**EXERCISE INSTRUCTIONS:** Start at the line with "recipients. This is" in the records below, stop at the line with "recent viruses or other malware.", and return every line in that span exactly, the two end lines included.
⁂
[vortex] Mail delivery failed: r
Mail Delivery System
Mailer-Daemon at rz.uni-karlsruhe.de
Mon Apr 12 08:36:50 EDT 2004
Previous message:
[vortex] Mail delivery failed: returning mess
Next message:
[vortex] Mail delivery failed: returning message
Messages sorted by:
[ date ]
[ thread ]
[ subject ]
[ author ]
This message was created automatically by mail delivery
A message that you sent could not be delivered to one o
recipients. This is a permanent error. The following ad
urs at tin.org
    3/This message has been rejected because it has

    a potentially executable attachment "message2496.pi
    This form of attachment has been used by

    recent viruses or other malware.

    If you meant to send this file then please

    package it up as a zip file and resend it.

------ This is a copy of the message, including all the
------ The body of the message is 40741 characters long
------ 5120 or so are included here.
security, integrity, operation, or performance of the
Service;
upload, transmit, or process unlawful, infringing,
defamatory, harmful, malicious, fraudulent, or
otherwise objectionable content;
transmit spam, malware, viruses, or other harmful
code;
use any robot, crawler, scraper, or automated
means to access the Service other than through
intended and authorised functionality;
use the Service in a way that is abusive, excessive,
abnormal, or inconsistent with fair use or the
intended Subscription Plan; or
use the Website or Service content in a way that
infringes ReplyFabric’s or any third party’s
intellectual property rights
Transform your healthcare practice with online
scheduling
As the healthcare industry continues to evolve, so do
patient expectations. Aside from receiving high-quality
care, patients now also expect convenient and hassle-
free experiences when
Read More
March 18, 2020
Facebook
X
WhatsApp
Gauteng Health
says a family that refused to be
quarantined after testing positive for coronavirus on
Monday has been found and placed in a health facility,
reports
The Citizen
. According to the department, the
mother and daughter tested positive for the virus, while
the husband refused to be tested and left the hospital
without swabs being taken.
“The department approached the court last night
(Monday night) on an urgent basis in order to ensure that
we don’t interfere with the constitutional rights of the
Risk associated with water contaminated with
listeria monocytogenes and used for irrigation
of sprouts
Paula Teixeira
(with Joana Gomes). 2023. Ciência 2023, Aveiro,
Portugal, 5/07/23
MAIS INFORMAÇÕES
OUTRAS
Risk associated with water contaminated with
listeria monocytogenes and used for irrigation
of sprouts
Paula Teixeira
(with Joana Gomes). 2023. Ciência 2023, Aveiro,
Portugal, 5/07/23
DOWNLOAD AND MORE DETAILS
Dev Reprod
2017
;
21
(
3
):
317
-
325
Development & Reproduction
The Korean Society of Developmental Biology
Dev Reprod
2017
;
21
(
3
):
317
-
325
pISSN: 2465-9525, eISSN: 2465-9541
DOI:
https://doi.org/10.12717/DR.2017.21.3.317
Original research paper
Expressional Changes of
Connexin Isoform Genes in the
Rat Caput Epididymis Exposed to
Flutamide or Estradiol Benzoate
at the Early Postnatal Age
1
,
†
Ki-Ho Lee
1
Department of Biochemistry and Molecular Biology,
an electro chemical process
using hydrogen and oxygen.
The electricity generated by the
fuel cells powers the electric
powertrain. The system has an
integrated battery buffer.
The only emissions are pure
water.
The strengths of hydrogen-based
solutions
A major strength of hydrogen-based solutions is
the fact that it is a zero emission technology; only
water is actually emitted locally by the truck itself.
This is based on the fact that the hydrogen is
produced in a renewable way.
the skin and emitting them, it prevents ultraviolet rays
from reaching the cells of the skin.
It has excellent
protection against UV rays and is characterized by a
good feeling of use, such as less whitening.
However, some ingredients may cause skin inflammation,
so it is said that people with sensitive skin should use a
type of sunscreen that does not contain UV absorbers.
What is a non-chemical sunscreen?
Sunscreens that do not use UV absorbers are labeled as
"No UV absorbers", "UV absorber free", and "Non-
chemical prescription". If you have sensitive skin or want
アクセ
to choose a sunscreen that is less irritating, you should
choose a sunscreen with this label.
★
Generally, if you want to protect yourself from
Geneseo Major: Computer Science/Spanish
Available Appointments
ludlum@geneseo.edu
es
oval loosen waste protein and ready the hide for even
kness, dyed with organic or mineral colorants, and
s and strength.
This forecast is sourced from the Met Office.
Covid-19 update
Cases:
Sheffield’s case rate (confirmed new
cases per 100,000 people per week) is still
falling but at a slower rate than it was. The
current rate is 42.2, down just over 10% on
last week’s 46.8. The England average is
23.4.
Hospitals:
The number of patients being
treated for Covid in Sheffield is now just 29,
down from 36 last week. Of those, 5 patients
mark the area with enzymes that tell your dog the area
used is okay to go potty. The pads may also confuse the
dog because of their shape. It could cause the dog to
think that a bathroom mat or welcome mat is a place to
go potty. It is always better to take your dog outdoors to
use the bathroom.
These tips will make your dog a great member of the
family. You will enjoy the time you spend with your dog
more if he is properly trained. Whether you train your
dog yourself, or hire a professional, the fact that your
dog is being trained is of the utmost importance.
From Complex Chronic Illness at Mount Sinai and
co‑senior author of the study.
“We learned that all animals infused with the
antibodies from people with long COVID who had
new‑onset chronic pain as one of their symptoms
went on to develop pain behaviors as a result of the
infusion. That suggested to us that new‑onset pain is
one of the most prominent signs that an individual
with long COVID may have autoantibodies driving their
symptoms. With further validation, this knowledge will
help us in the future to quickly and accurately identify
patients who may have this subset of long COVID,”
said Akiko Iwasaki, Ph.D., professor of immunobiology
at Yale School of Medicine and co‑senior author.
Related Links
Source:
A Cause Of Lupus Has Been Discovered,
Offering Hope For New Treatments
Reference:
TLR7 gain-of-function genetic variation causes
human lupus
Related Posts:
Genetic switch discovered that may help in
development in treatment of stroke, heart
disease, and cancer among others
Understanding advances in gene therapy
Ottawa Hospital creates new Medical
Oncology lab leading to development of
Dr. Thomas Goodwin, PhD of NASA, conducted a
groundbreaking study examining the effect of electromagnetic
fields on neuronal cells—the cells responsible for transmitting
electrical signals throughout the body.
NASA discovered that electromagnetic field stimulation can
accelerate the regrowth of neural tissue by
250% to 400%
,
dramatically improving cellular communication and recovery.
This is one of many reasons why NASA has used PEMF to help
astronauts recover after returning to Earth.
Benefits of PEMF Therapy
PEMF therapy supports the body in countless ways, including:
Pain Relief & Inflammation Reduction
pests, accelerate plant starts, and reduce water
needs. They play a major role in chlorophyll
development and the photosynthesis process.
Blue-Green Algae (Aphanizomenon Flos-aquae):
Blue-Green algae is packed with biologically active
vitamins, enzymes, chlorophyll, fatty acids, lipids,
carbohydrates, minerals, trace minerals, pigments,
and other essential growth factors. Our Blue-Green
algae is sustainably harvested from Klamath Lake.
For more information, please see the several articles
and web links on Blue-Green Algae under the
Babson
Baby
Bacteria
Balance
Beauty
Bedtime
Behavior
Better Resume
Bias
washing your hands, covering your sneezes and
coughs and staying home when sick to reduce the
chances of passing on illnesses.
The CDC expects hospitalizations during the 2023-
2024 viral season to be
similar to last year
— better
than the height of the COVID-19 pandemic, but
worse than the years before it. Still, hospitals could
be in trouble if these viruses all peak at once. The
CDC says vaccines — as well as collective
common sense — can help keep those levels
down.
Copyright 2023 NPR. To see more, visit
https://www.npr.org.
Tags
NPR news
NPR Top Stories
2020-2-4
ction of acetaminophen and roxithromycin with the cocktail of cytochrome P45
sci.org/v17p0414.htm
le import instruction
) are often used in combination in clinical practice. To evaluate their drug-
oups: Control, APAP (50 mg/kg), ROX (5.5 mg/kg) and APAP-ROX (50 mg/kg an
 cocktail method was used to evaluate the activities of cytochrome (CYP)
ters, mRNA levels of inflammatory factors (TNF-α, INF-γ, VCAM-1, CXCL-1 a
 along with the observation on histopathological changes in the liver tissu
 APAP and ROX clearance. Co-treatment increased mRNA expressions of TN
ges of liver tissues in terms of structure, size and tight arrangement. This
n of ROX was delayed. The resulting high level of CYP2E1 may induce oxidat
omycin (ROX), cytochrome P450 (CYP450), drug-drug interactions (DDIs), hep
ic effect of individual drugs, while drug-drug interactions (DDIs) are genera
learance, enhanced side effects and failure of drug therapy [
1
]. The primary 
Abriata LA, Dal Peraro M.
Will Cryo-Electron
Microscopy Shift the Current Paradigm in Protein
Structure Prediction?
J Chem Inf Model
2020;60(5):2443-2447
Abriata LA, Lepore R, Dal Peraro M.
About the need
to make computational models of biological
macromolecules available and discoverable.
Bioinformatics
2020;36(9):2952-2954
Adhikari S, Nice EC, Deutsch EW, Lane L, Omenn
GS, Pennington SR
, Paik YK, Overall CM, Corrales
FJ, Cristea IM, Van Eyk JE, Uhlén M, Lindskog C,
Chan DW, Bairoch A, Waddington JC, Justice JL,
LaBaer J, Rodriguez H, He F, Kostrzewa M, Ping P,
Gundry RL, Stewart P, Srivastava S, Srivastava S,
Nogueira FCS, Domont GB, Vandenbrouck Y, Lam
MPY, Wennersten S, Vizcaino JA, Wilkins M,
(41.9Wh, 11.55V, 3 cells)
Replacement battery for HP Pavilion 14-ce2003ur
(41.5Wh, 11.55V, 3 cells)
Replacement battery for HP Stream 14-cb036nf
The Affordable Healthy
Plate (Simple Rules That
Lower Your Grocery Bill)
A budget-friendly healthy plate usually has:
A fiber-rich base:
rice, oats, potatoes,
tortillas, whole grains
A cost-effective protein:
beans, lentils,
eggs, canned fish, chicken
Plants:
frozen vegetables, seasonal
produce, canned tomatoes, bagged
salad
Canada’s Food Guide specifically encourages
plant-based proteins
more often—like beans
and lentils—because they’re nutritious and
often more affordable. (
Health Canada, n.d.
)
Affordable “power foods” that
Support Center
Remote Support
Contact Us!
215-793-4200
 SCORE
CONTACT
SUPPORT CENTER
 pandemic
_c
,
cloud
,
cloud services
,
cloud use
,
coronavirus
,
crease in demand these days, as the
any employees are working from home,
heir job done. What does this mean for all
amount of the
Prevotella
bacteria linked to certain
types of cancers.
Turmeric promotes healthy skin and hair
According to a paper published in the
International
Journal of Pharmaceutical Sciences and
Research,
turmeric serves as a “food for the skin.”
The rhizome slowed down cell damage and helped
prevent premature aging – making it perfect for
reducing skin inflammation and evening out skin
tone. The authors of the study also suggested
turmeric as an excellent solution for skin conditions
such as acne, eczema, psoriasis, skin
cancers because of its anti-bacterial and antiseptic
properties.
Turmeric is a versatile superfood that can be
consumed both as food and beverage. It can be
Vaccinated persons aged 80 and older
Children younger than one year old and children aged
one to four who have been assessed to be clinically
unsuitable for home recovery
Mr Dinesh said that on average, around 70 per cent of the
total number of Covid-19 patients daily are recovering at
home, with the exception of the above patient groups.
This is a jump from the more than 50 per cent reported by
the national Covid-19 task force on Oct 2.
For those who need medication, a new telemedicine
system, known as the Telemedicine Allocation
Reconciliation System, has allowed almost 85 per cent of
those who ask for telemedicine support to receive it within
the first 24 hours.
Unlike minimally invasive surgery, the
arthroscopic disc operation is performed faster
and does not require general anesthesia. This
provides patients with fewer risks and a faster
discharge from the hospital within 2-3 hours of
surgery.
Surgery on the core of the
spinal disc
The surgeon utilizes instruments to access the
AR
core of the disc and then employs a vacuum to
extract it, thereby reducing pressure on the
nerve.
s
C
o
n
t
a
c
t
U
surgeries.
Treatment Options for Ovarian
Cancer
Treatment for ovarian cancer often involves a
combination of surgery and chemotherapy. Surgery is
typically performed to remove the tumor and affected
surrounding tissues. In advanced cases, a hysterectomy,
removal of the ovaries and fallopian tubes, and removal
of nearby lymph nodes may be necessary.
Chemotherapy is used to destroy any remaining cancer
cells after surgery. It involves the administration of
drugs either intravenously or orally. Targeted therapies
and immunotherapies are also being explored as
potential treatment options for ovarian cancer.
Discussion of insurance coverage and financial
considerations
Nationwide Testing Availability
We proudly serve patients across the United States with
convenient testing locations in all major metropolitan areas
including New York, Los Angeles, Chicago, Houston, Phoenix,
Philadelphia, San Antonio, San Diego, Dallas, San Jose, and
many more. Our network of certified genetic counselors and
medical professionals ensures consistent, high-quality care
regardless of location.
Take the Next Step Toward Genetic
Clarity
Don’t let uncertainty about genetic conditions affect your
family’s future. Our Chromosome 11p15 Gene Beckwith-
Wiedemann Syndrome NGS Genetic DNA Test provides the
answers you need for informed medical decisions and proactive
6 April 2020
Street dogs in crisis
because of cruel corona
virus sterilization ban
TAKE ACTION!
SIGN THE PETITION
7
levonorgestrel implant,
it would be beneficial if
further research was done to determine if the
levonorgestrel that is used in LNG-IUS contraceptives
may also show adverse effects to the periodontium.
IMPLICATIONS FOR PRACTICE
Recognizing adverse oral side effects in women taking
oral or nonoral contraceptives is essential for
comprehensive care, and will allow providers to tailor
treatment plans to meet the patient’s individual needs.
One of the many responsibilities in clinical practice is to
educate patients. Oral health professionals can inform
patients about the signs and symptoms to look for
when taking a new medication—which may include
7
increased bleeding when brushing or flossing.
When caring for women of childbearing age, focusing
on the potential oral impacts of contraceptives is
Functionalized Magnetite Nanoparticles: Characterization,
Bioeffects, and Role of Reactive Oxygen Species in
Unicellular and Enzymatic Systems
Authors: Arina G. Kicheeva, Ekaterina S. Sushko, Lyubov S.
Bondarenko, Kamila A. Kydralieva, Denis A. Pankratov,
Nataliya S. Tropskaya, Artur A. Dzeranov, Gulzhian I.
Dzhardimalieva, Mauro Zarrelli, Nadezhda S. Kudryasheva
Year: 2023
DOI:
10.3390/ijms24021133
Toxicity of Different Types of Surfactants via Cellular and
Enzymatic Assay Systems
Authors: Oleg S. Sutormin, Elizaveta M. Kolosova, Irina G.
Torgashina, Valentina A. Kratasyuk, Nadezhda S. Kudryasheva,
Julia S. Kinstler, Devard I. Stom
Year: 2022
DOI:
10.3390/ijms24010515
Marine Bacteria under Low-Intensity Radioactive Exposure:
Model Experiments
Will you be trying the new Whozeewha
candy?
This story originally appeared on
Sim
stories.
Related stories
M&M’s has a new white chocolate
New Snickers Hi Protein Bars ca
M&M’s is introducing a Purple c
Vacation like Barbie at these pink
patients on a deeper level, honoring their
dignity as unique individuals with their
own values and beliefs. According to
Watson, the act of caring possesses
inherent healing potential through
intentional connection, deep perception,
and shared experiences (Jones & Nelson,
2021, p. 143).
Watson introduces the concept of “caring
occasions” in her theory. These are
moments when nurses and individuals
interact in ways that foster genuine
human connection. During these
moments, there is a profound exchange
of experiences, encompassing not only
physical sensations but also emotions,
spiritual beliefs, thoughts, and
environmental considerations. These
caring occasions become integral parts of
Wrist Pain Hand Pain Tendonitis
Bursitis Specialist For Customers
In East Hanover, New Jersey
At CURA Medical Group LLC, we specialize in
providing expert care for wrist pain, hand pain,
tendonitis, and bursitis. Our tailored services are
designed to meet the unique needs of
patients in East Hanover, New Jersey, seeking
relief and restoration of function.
⁂
**ANSWER TO THIS EXERCISE:**
recipients. This is a permanent error. The following ad
urs at tin.org
    3/This message has been rejected because it has

    a potentially executable attachment "message2496.pi
    This form of attachment has been used by

    recent viruses or other malware.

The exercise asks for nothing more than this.